◆ Exercise instructions
Please copy the rows below from their first line through the line that contains "sical illness. Insurers", keeping each line unchanged and including both ends. Leave the pictures out of your answer.

◆ Information provided
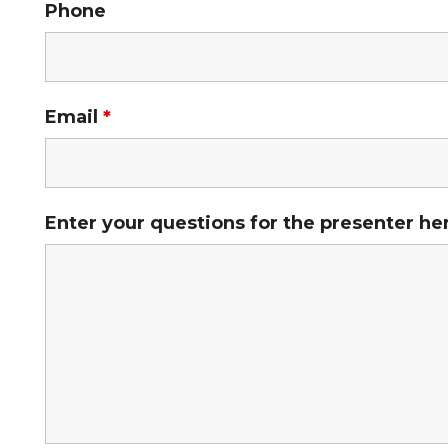
Phone
Email
*
Enter your questions for the presenter he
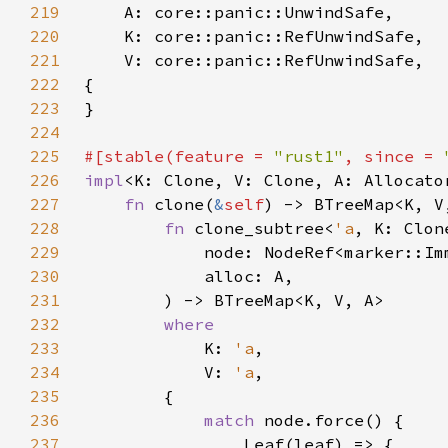
219
220
221
222
223
224
225
#[stable(feature = 
"rust1"
, since = 
226
impl
<K: Clone, V: Clone, A: Allocato
227
fn 
clone(
&
self
228
fn 
clone_subtree<
'a
229
            node: NodeRef<marker::Im
230
231
232
233
K: 
'a
234
            V: 
'a
235
236
match 
237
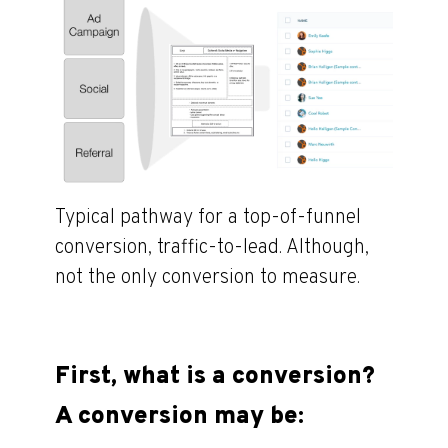
Typical pathway for a top-of-funnel
conversion, traffic-to-lead. Although,
not the only conversion to measure.
First, what is a conversion?
A conversion may be:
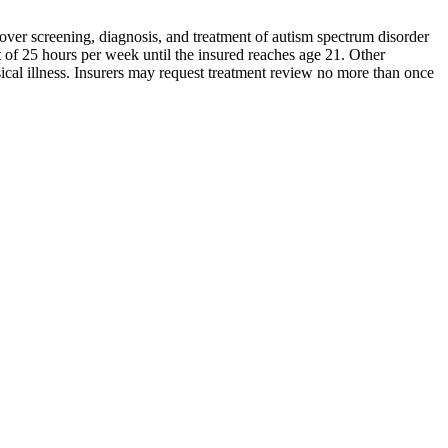
over screening, diagnosis, and treatment of autism spectrum disorder
t of 25 hours per week until the insured reaches age 21. Other
sical illness. Insurers may request treatment review no more than once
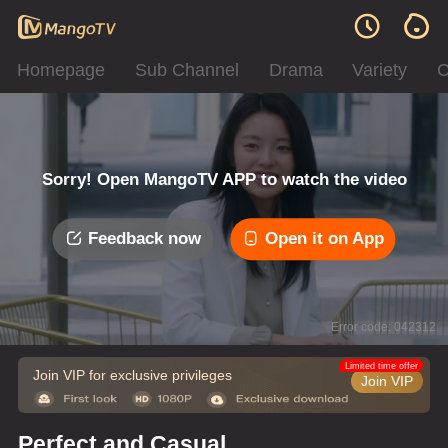
Homepage
Sub Channel
Drama
Variety
C
Sorry! Open MangoTV APP to watch the video
Feedback now
Open it on App
Error code: 042312
Limited time offer
Join VIP for exclusive privileges
Join VIP
Perfect and Casual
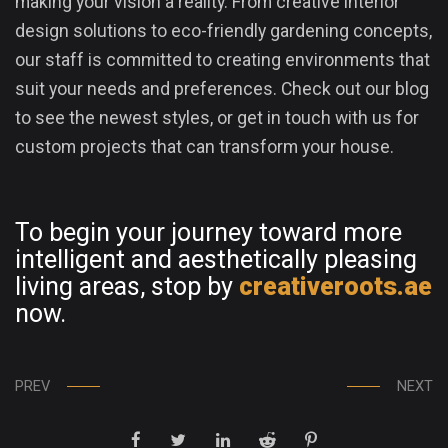
making your vision a reality. From creative interior
design solutions to eco-friendly gardening concepts,
our staff is committed to creating environments that
suit your needs and preferences. Check out our blog
to see the newest styles, or get in touch with us for
custom projects that can transform your house.
To begin your journey toward more
intelligent and aesthetically pleasing
living areas, stop by
creativeroots.ae
now.
PREV
NEXT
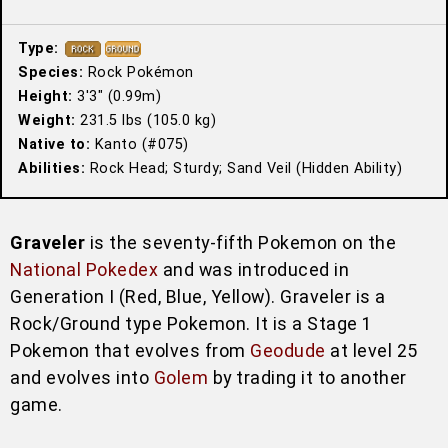
Type:
Species:
Rock Pokémon
Height:
3′3″ (0.99m)
Weight:
231.5 lbs (105.0 kg)
Native to:
Kanto (#075)
Abilities:
Rock Head; Sturdy; Sand Veil (Hidden Ability)
Graveler
is the seventy-fifth Pokemon on the
National Pokedex
and was introduced in
Generation I (Red, Blue, Yellow). Graveler is a
Rock/Ground type Pokemon. It is a Stage 1
Pokemon that evolves from
Geodude
at level 25
and evolves into
Golem
by trading it to another
game.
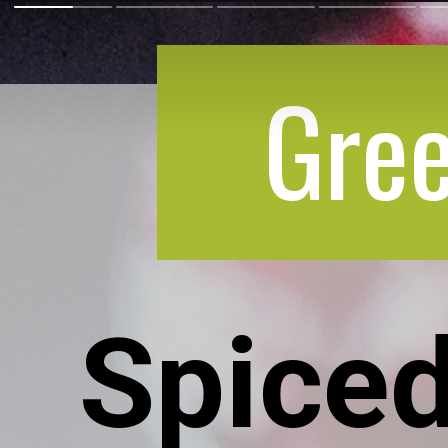
Gree
Spiced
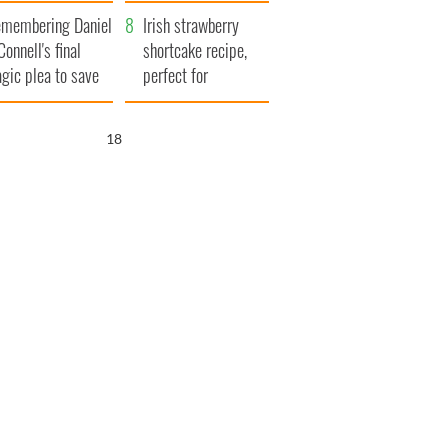
xplained
membering Daniel
Irish strawberry
Connell's final
shortcake recipe,
agic plea to save
perfect for
eland from Famine
summertime!
17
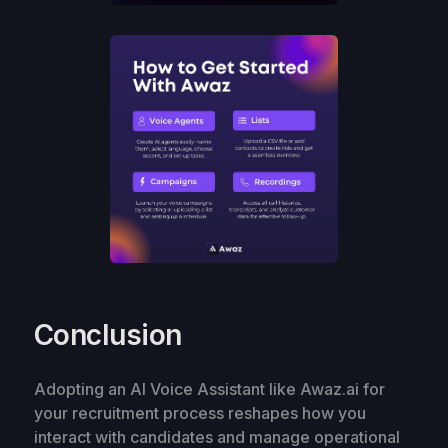
Conclusion
Adopting an AI Voice Assistant like Awaz.ai for
your recruitment process reshapes how you
interact with candidates and manage operational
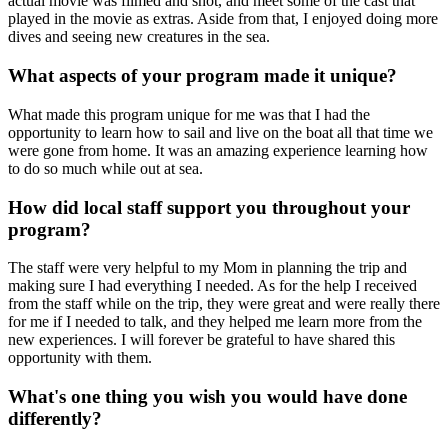
actual movie was filmed and shot, and meet some of the cast that
played in the movie as extras. Aside from that, I enjoyed doing more
dives and seeing new creatures in the sea.
What aspects of your program made it unique?
What made this program unique for me was that I had the
opportunity to learn how to sail and live on the boat all that time we
were gone from home. It was an amazing experience learning how
to do so much while out at sea.
How did local staff support you throughout your
program?
The staff were very helpful to my Mom in planning the trip and
making sure I had everything I needed. As for the help I received
from the staff while on the trip, they were great and were really there
for me if I needed to talk, and they helped me learn more from the
new experiences. I will forever be grateful to have shared this
opportunity with them.
What's one thing you wish you would have done
differently?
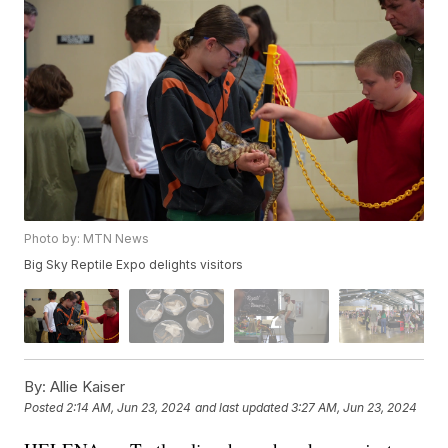
Photo by: MTN News
Big Sky Reptile Expo delights visitors
By:
Allie Kaiser
Posted
2:14 AM, Jun 23, 2024
and last updated
3:27 AM, Jun 23, 2024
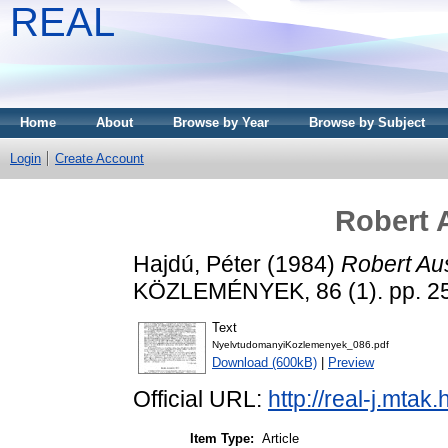
REAL
Home
About
Browse by Year
Browse by Subject
Login
Create Account
Robert A
Hajdú, Péter
(1984)
Robert Aus
KÖZLEMÉNYEK, 86 (1). pp. 2
Text
NyelvtudomanyiKozlemenyek_086.pdf
Download (600kB)
|
Preview
Official URL:
http://real-j.mta
Item Type:
Article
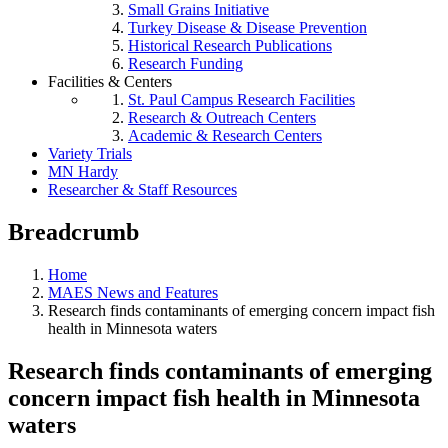
Small Grains Initiative
Turkey Disease & Disease Prevention
Historical Research Publications
Research Funding
Facilities & Centers
St. Paul Campus Research Facilities
Research & Outreach Centers
Academic & Research Centers
Variety Trials
MN Hardy
Researcher & Staff Resources
Breadcrumb
Home
MAES News and Features
Research finds contaminants of emerging concern impact fish
health in Minnesota waters
Research finds contaminants of emerging
concern impact fish health in Minnesota
waters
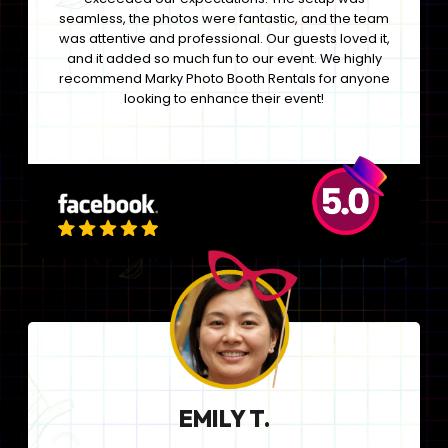
seamless, the photos were fantastic, and the team
was attentive and professional. Our guests loved it,
and it added so much fun to our event. We highly
recommend Marky Photo Booth Rentals for anyone
looking to enhance their event!
EMILY T.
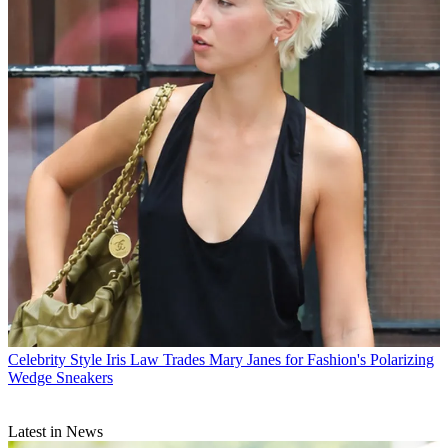
Celebrity Style
Iris Law Trades Mary Janes for Fashion's Polarizing
Wedge Sneakers
Latest in News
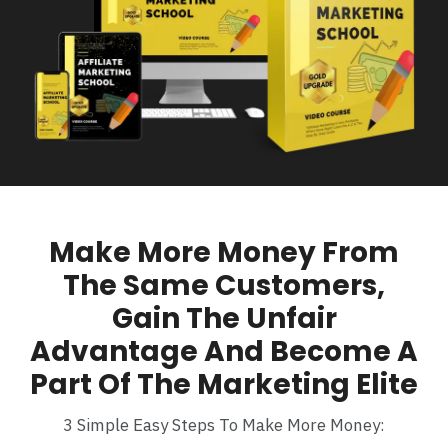
Make More Money From
The Same Customers,
Gain The Unfair
Advantage And Become A
Part Of The Marketing Elite
3 Simple Easy Steps To Make More Money:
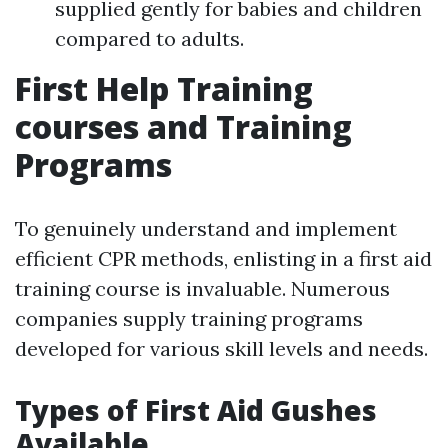
supplied gently for babies and children
compared to adults.
First Help Training
courses and Training
Programs
To genuinely understand and implement
efficient CPR methods, enlisting in a first aid
training course is invaluable. Numerous
companies supply training programs
developed for various skill levels and needs.
Types of First Aid Gushes
Available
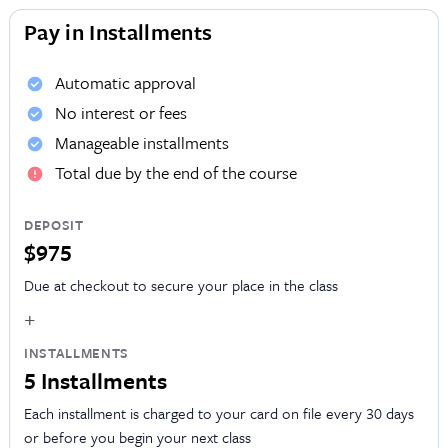
Pay in Installments
Automatic approval
No interest or fees
Manageable installments
Total due by the end of the course
DEPOSIT
$975
Due at checkout to secure your place in the class
+
INSTALLMENTS
5 Installments
Each installment is charged to your card on file every 30 days
or before you begin your next class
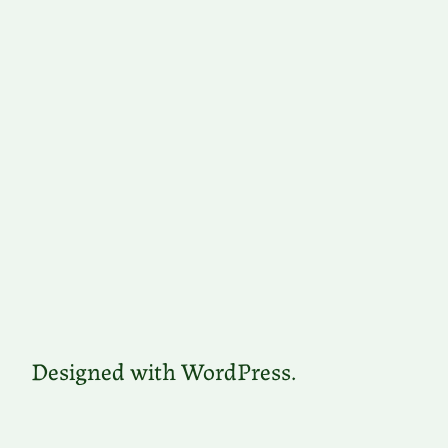
Designed with WordPress.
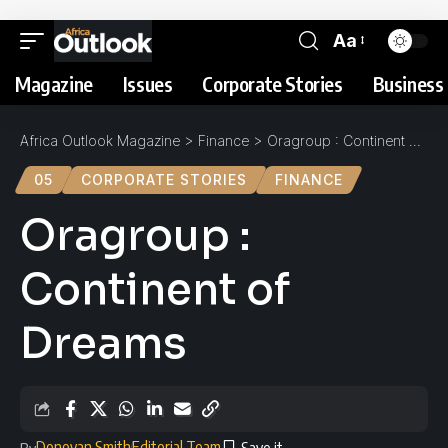
Aa
Magazine
Issues
Corporate Stories
Business 
Africa Outlook Magazine
>
Finance
>
Oragroup : Continent of Dreams
05
CORPORATE STORIES
FINANCE
Oragroup :
Continent of
Dreams
Donovan Smith
Editorial Team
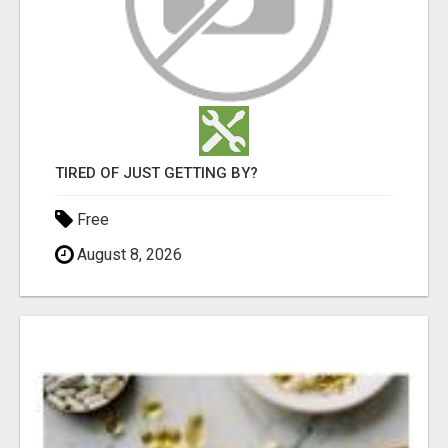
TIRED OF JUST GETTING BY?
Free
August 8, 2026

◆ Answer for the task
Phone
Email
*
Enter your questions for the presenter he
219
220
221
222
223
224
225
#[stable(feature = 
"rust1"
, since = 
226
impl
<K: Clone, V: Clone, A: Allocato
227
fn 
clone(
&
self
228
fn 
clone_subtree<
'a
229
            node: NodeRef<marker::Im
230
231
232
233
K: 
'a
234
            V: 
'a
235
236
match 
237
Typical pathway for a top-of-funnel
conversion, traffic-to-lead. Although,
not the only conversion to measure.
First, what is a conversion?
A conversion may be:
over screening, diagnosis, and treatment of autism spectrum disorder
t of 25 hours per week until the insured reaches age 21. Other
sical illness. Insurers may request treatment review no more than once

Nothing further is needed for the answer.